#### Problem to work on
Pictures excluded, copy word for word the lines from the one holding "left eye: (525, 665)" through the last line below.

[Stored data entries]
::::

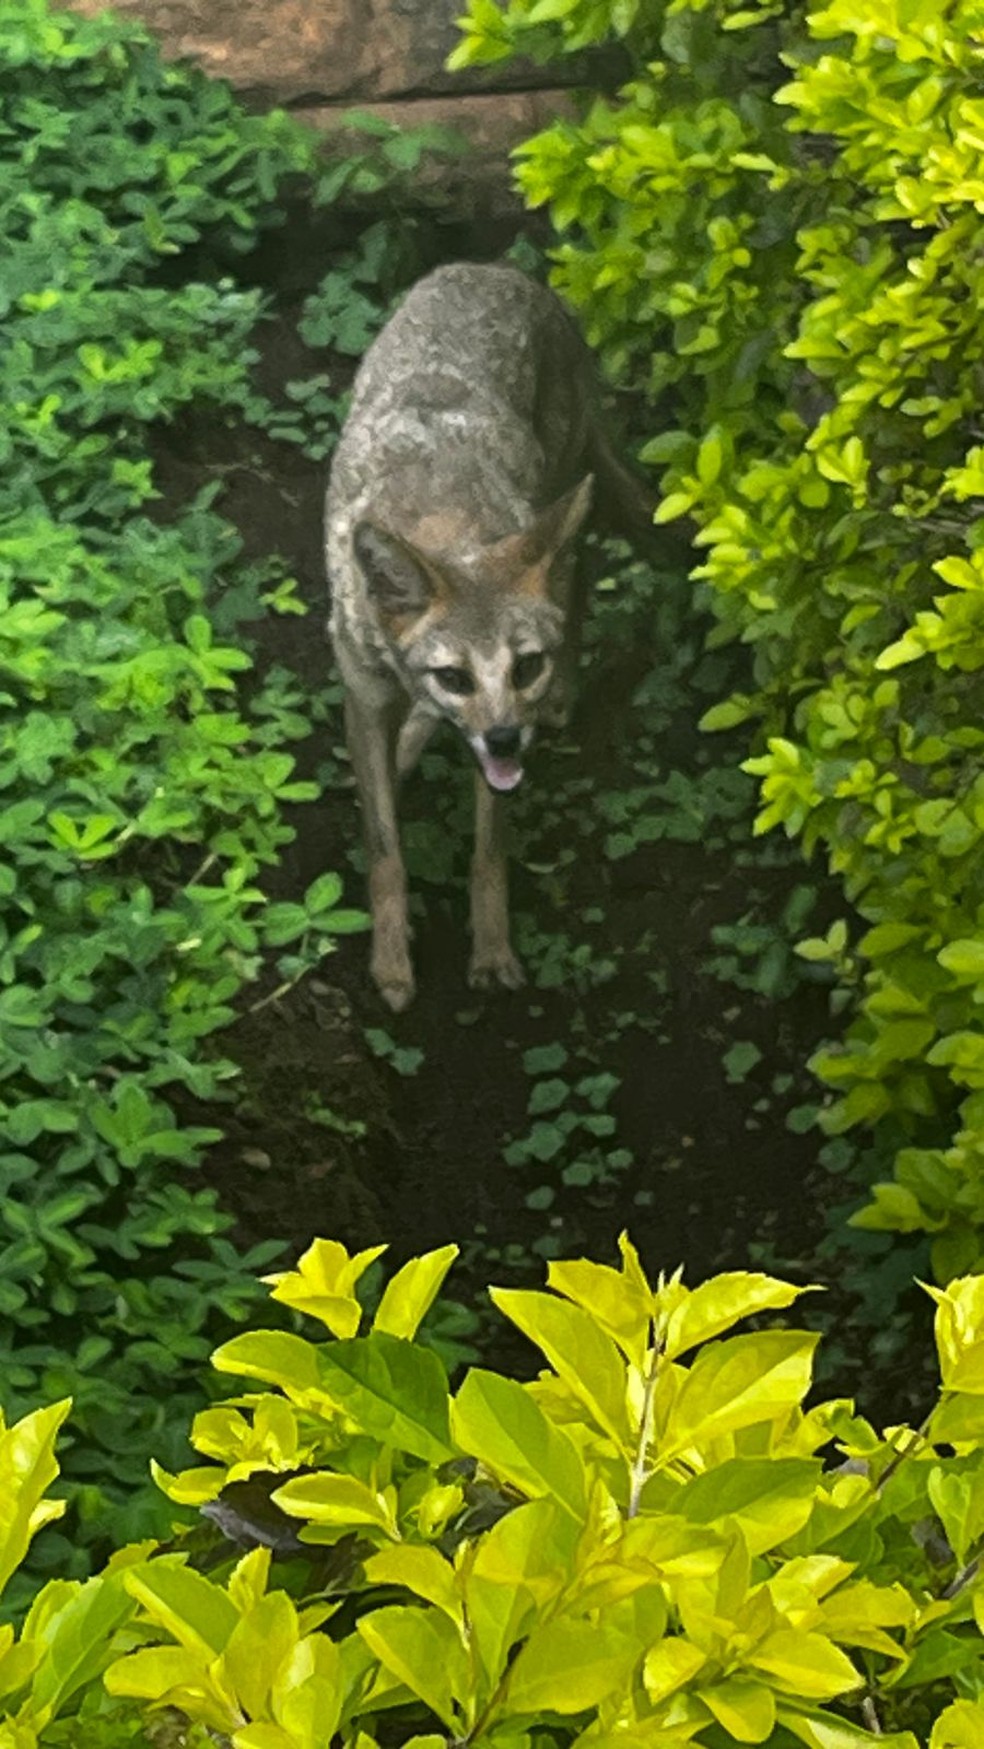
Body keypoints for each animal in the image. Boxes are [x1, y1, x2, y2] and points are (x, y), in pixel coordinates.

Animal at [325, 258, 653, 1014]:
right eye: (454, 675)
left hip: (563, 502)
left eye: (525, 665)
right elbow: (385, 851)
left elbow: (488, 854)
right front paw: (392, 965)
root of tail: (495, 270)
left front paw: (493, 953)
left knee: (579, 574)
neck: (438, 515)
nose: (507, 739)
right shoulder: (365, 697)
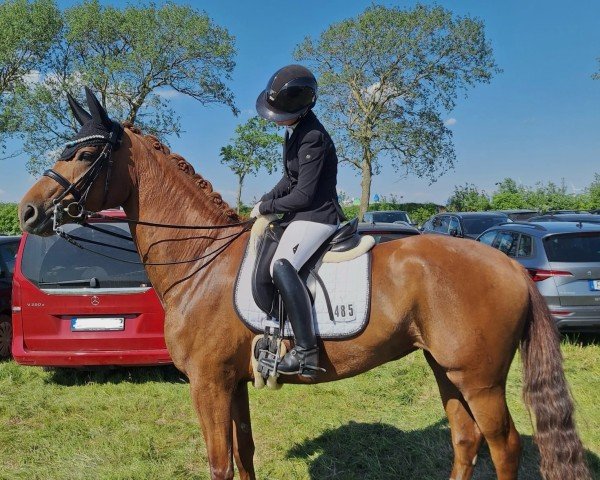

::::

#### Task result
left eye: (525, 665)
right elbow: (385, 851)
left elbow: (488, 854)
right front paw: (392, 965)
root of tail: (495, 270)
left front paw: (493, 953)
left knee: (579, 574)
neck: (438, 515)
nose: (507, 739)
right shoulder: (365, 697)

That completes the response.